I am a newly certfied CPC with experience and education, I am wondering what is the best way to go about finding out about LEGITIMATE remote coding positions? I work in a very small town with not a lot of oppurunity here and remote is looking like it is going to be my best option. I would appreciate ANY feedback, Thanks!


----------



## twizzle (Dec 30, 2015)

You do realize that the majority of remote positions require some coding experience, and most require at least 3 years.

Yes, there are some positions for those with apprentice status. You have only just become certified but you say you have experience so maybe you have enough to be able to work remotely.

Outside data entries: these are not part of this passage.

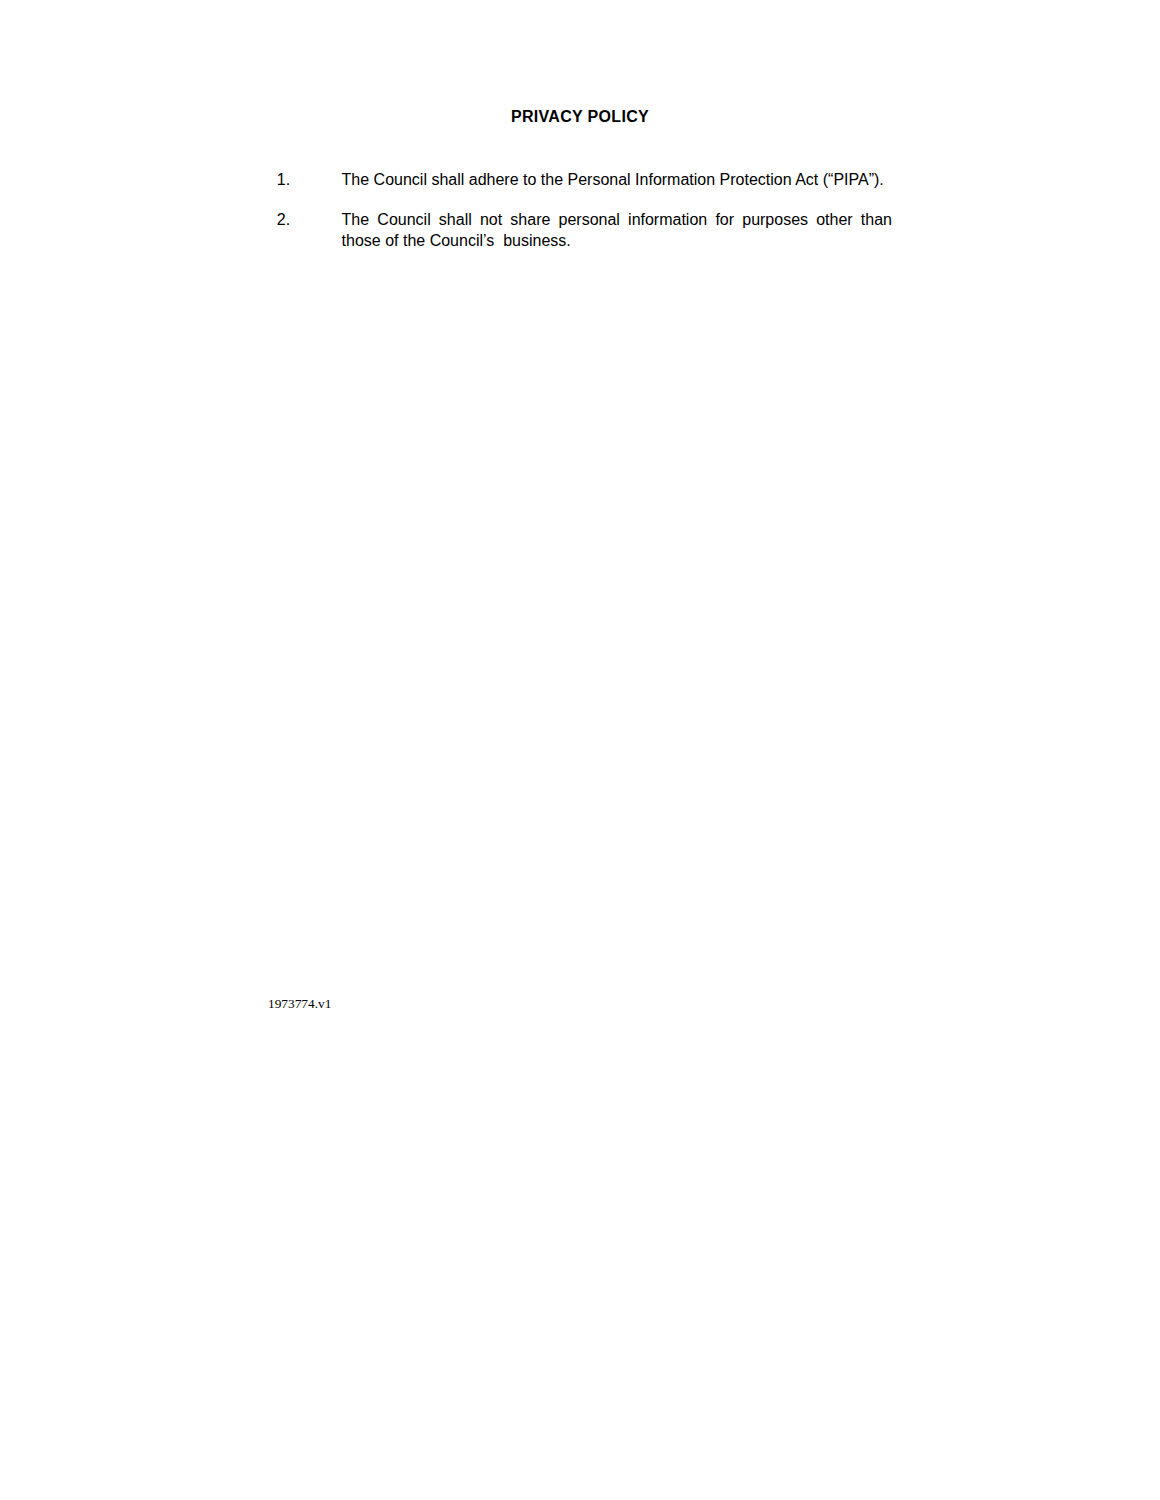PRIVACY POLICY
1. The Council shall adhere to the Personal Information Protection Act (“PIPA”).
2. The Council shall not share personal information for purposes other than those of the Council’s business.
1973774.v1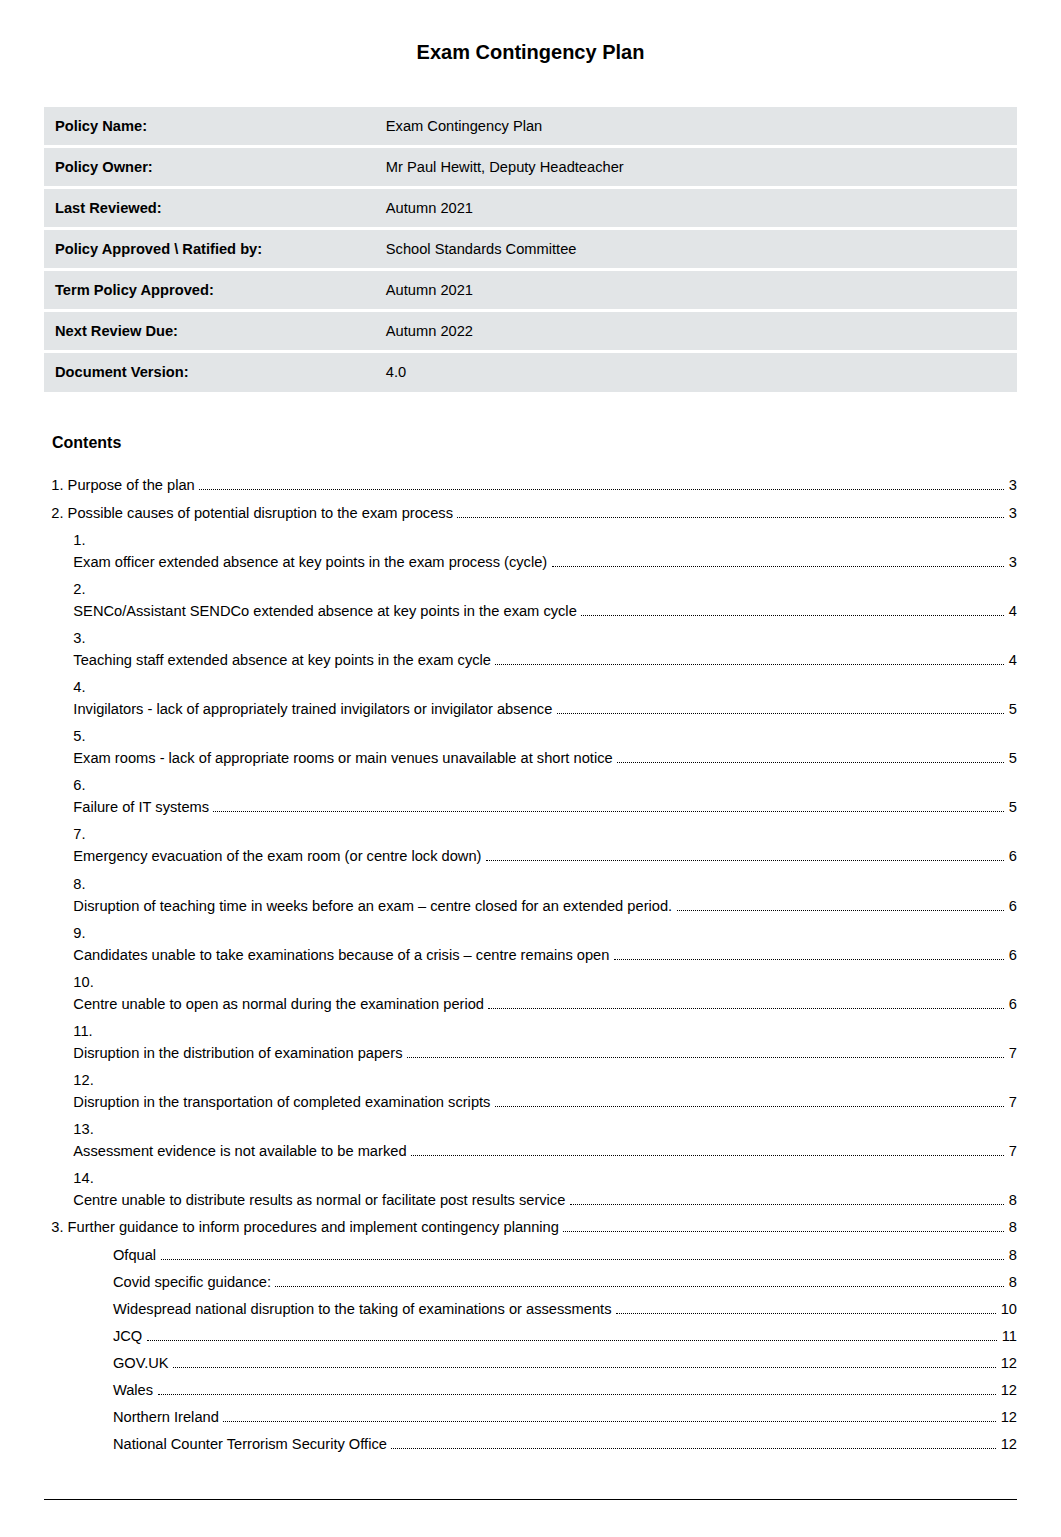Exam Contingency Plan
| Policy Name: | Exam Contingency Plan |
| Policy Owner: | Mr Paul Hewitt, Deputy Headteacher |
| Last Reviewed: | Autumn 2021 |
| Policy Approved \ Ratified by: | School Standards Committee |
| Term Policy Approved: | Autumn 2021 |
| Next Review Due: | Autumn 2022 |
| Document Version: | 4.0 |
Contents
1. Purpose of the plan 3
2. Possible causes of potential disruption to the exam process 3
Exam officer extended absence at key points in the exam process (cycle) 3
SENCo/Assistant SENDCo extended absence at key points in the exam cycle 4
Teaching staff extended absence at key points in the exam cycle 4
Invigilators - lack of appropriately trained invigilators or invigilator absence 5
Exam rooms - lack of appropriate rooms or main venues unavailable at short notice 5
Failure of IT systems 5
Emergency evacuation of the exam room (or centre lock down) 6
Disruption of teaching time in weeks before an exam – centre closed for an extended period. 6
Candidates unable to take examinations because of a crisis – centre remains open 6
Centre unable to open as normal during the examination period 6
Disruption in the distribution of examination papers 7
Disruption in the transportation of completed examination scripts 7
Assessment evidence is not available to be marked 7
Centre unable to distribute results as normal or facilitate post results service 8
3. Further guidance to inform procedures and implement contingency planning 8
Ofqual 8
Covid specific guidance: 8
Widespread national disruption to the taking of examinations or assessments 10
JCQ 11
GOV.UK 12
Wales 12
Northern Ireland 12
National Counter Terrorism Security Office 12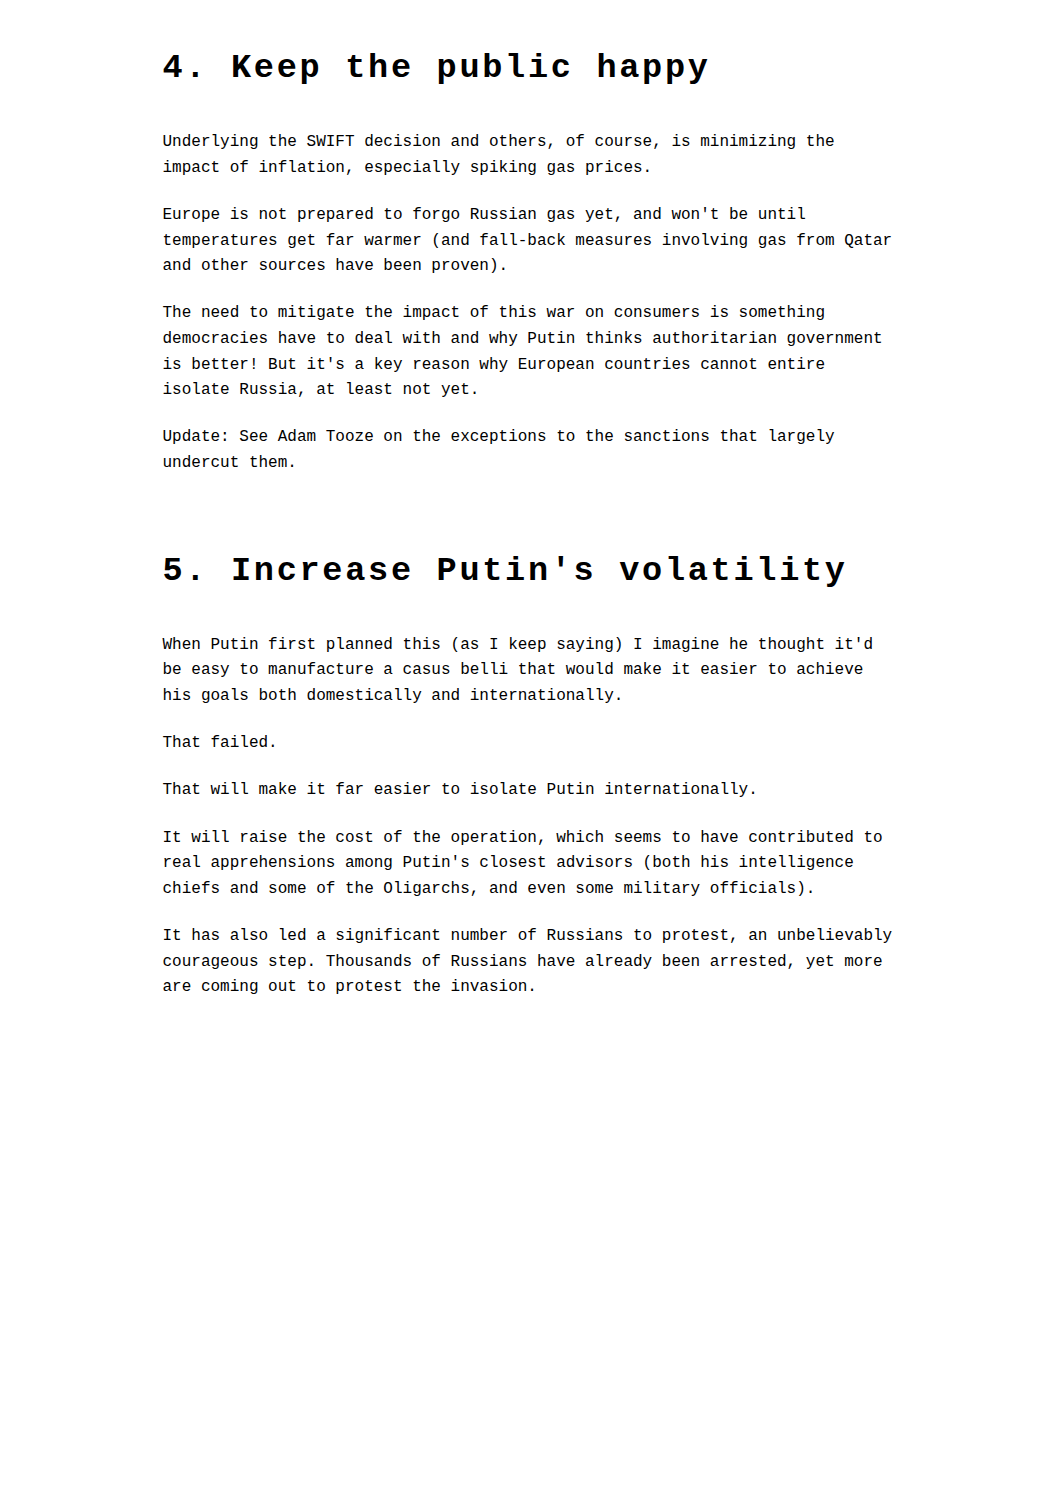4. Keep the public happy
Underlying the SWIFT decision and others, of course, is minimizing the impact of inflation, especially spiking gas prices.
Europe is not prepared to forgo Russian gas yet, and won't be until temperatures get far warmer (and fall-back measures involving gas from Qatar and other sources have been proven).
The need to mitigate the impact of this war on consumers is something democracies have to deal with and why Putin thinks authoritarian government is better! But it's a key reason why European countries cannot entire isolate Russia, at least not yet.
Update: See Adam Tooze on the exceptions to the sanctions that largely undercut them.
5. Increase Putin's volatility
When Putin first planned this (as I keep saying) I imagine he thought it'd be easy to manufacture a casus belli that would make it easier to achieve his goals both domestically and internationally.
That failed.
That will make it far easier to isolate Putin internationally.
It will raise the cost of the operation, which seems to have contributed to real apprehensions among Putin's closest advisors (both his intelligence chiefs and some of the Oligarchs, and even some military officials).
It has also led a significant number of Russians to protest, an unbelievably courageous step. Thousands of Russians have already been arrested, yet more are coming out to protest the invasion.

I would check out reviews of companies that advertise remote positions. Some are good, some are not. There's nothing better than getting it straight from the horse's mouth. Check out some of the comments on this forum for starters.

Good luck


----------



## mray2011 (Dec 30, 2015)

I have been coding for 3 years, just became a CPC this month. Thanks for the advice


----------



## shandellw (Dec 30, 2015)

mray2011 said:


> I have been coding for 3 years, just became a CPC this month. Thanks for the advice




Congratulations on passing the CPC!

 I worked for Cigna-HealthSprings for a short-time remotely; however, I had to leave due to my husband's career. They offer amazing benefits and training, also the pay was great.  
I hope you find something soon.


Shandell


----------



## chelseasmith (Jan 4, 2016)

shandellw said:


> Congratulations on passing the CPC!
> 
> I worked for Cigna-HealthSprings for a short-time remotely; however, I had to leave due to my husband's career. They offer amazing benefits and training, also the pay was great.
> I hope you find something soon.
> ...





Shandell,

Do you have any connection to who may hire within Cigna-HealthSprings Company? an email maybe?

thanks!


----------



## mray2011 (Jan 4, 2016)

Thanks, will definitely submit my resume!


----------



## kivbar16 (Jan 4, 2016)

https://careers.unitedhealthgroup.com/

Honestly: great training, great pay, etc.  At least take a look.


----------



## mray2011 (Jan 5, 2016)

I definitely will, THANK YOU!


----------